Flow-Factory: A Unified Framework for Reinforcement Learning in Flow-Matching Models
This work addresses a practical engineering bottleneck for researchers and practitioners in reinforcement learning and generative modeling, offering a modular framework to reduce implementation overhead and accelerate prototyping, though it is incremental in nature.
The paper tackles the problem of fragmented codebases and engineering complexity in reinforcement learning for aligning flow-matching models with human preferences by introducing Flow-Factory, a unified framework that enables seamless integration of new algorithms and architectures, as demonstrated with support for GRPO, DiffusionNFT, and AWM across various models.

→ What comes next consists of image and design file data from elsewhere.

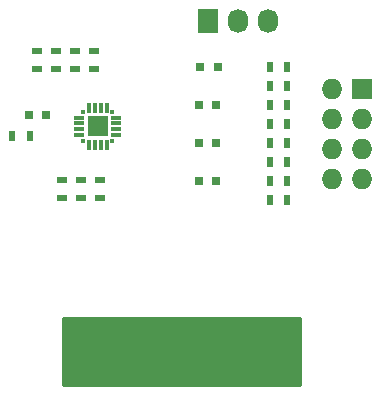
<source format=gbr>
G04 #@! TF.FileFunction,Soldermask,Top*
%FSLAX46Y46*%
G04 Gerber Fmt 4.6, Leading zero omitted, Abs format (unit mm)*
G04 Created by KiCad (PCBNEW 4.0.2+e4-6225~38~ubuntu14.04.1-stable) date Fri 29 Jul 2016 09:52:58 PM PDT*
%MOMM*%
G01*
G04 APERTURE LIST*
%ADD10C,0.100000*%
%ADD11R,0.650240X3.599180*%
%ADD12R,0.650240X4.599940*%
%ADD13O,0.650240X0.650240*%
%ADD14R,0.800000X0.750000*%
%ADD15R,1.727200X2.032000*%
%ADD16O,1.727200X2.032000*%
%ADD17R,1.727200X1.727200*%
%ADD18O,1.727200X1.727200*%
%ADD19R,0.900000X0.500000*%
%ADD20R,0.500000X0.900000*%
%ADD21R,0.350000X0.350000*%
%ADD22R,0.900000X0.300000*%
%ADD23R,0.300000X0.900000*%
%ADD24R,1.800000X1.800000*%
%ADD25C,0.600000*%
%ADD26C,0.254000*%
G04 APERTURE END LIST*
D10*
D11*
X159499600Y-99499620D03*
D12*
X158498840Y-100000000D03*
X157500620Y-100000000D03*
X156499860Y-100000000D03*
X155499100Y-100000000D03*
X154500880Y-100000000D03*
X153500120Y-100000000D03*
X152499360Y-100000000D03*
X151501140Y-100000000D03*
X150500380Y-100000000D03*
X149499620Y-100000000D03*
X144500900Y-100000000D03*
X143500140Y-100000000D03*
X142499380Y-100000000D03*
X141501160Y-100000000D03*
X140500400Y-100000000D03*
X146499880Y-100000000D03*
X145499120Y-100000000D03*
D13*
X156499860Y-102301240D03*
X155499100Y-102301240D03*
X154500880Y-102301240D03*
X153500120Y-102301240D03*
X152499360Y-102301240D03*
X151501140Y-102301240D03*
X150500380Y-102301240D03*
X144500900Y-102301240D03*
X143500140Y-102301240D03*
X157500620Y-102301240D03*
X145499120Y-102301240D03*
X142499380Y-102301240D03*
X149499620Y-102301240D03*
X146499880Y-102301240D03*
X141501160Y-102301240D03*
X140500400Y-102301240D03*
X158498840Y-102301240D03*
D14*
X138550000Y-80400000D03*
X137050000Y-80400000D03*
X153050000Y-76400000D03*
X151550000Y-76400000D03*
X152950000Y-79600000D03*
X151450000Y-79600000D03*
X152950000Y-82800000D03*
X151450000Y-82800000D03*
X152950000Y-86000000D03*
X151450000Y-86000000D03*
D15*
X152260000Y-72500000D03*
D16*
X154800000Y-72500000D03*
X157340000Y-72500000D03*
D17*
X165270000Y-78190000D03*
D18*
X162730000Y-78190000D03*
X165270000Y-80730000D03*
X162730000Y-80730000D03*
X165270000Y-83270000D03*
X162730000Y-83270000D03*
X165270000Y-85810000D03*
X162730000Y-85810000D03*
D19*
X141500000Y-87450000D03*
X141500000Y-85950000D03*
X143100000Y-87450000D03*
X143100000Y-85950000D03*
D20*
X135650000Y-82200000D03*
X137150000Y-82200000D03*
D19*
X139900000Y-87450000D03*
X139900000Y-85950000D03*
X137800000Y-75050000D03*
X137800000Y-76550000D03*
X139400000Y-75050000D03*
X139400000Y-76550000D03*
X141000000Y-75050000D03*
X141000000Y-76550000D03*
X142600000Y-75050000D03*
X142600000Y-76550000D03*
D20*
X158950000Y-76400000D03*
X157450000Y-76400000D03*
X158950000Y-79600000D03*
X157450000Y-79600000D03*
X158950000Y-82800000D03*
X157450000Y-82800000D03*
X158950000Y-86000000D03*
X157450000Y-86000000D03*
X157450000Y-78000000D03*
X158950000Y-78000000D03*
X157450000Y-81200000D03*
X158950000Y-81200000D03*
X157450000Y-84400000D03*
X158950000Y-84400000D03*
X157450000Y-87600000D03*
X158950000Y-87600000D03*
D21*
X141650000Y-80150000D03*
D22*
X141350000Y-80650000D03*
X141350000Y-81150000D03*
X141350000Y-81650000D03*
X141350000Y-82150000D03*
D21*
X141650000Y-82650000D03*
D23*
X142150000Y-82950000D03*
X142650000Y-82950000D03*
X143150000Y-82950000D03*
X143650000Y-82950000D03*
D21*
X144150000Y-82650000D03*
D22*
X144450000Y-82150000D03*
X144450000Y-81650000D03*
X144450000Y-81150000D03*
X144450000Y-80650000D03*
D21*
X144150000Y-80150000D03*
D23*
X143650000Y-79850000D03*
X143150000Y-79850000D03*
X142650000Y-79850000D03*
X142150000Y-79850000D03*
D24*
X142900000Y-81400000D03*
D25*
X142400000Y-80900000D03*
X143400000Y-81900000D03*
D26*
G36*
X160023000Y-103298000D02*
X139977000Y-103298000D01*
X139977000Y-97602000D01*
X160023000Y-97602000D01*
X160023000Y-103298000D01*
X160023000Y-103298000D01*
G37*
X160023000Y-103298000D02*
X139977000Y-103298000D01*
X139977000Y-97602000D01*
X160023000Y-97602000D01*
X160023000Y-103298000D01*
M02*

</source>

Reinforcement learning has emerged as a promising paradigm for aligning diffusion and flow-matching models with human preferences, yet practitioners face fragmented codebases, model-specific implementations, and engineering complexity. We introduce Flow-Factory, a unified framework that decouples algorithms, models, and rewards through through a modular, registry-based architecture. This design enables seamless integration of new algorithms and architectures, as demonstrated by our support for GRPO, DiffusionNFT, and AWM across Flux, Qwen-Image, and WAN video models. By minimizing implementation overhead, Flow-Factory empowers researchers to rapidly prototype and scale future innovations with ease. Flow-Factory provides production-ready memory optimization, flexible multi-reward training, and seamless distributed training support. The codebase is available at https://github.com/X-GenGroup/Flow-Factory.